The Influences of Insulin Hypoglycaemic Coma, Repeated Electroshocks, and Chlorpromazine or β-Phenylisopropylmethylamine Administration on the Free Amino Acids in the Brain

Abstract
Many papers have been published from the standpoint that the etiology of mental diseases would be clarified by investigating the influences of the therapies effective to mental diseases and of drugs producing mental disorders on the metabolism of brain. On the amino acids metabolism, however, the change of the glutamic acid group has been chiefly discussed, and little study has been done on the effects of such treatments upon the whole pattern of amino acids in the brain. Several experiments (1, 2) have indicated that the total amino acid content of the brain tends to be maintained at a steady level, though large changes take place in the individual amino acids. From these facts, it would appear that the change of one component of the free amino acid pool of the brain must be accompanied with the complementary changes of the others.
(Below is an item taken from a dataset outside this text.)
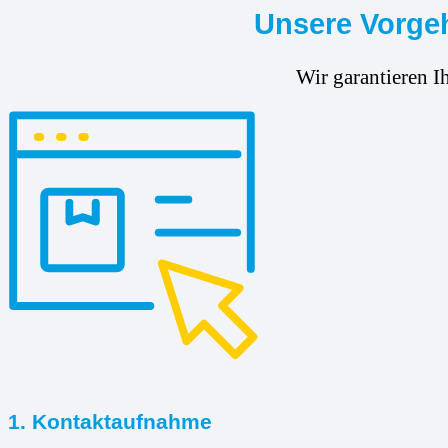
Unsere Vorgeh
Wir garantieren I
1. Kontaktaufnahme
When we take up the subjects of amino acid metabolism in the brain, therefore, it would be essential that the pattern of amino acids as a whole should be investigated. Moore and Stein (3) have reported that the ion-exchange chromatography gives the most satisfactory results for such analysis of the spectra of amino acids. The present study has been undertaken to obtain the changes of the free amino acid pattern in the brain of rats due to insulin hypoglycaemic coma, electroshock, and chlorpromazine or β-phenylisopropylmethylamine administration by application of the ion-exchange chromatographic procedure.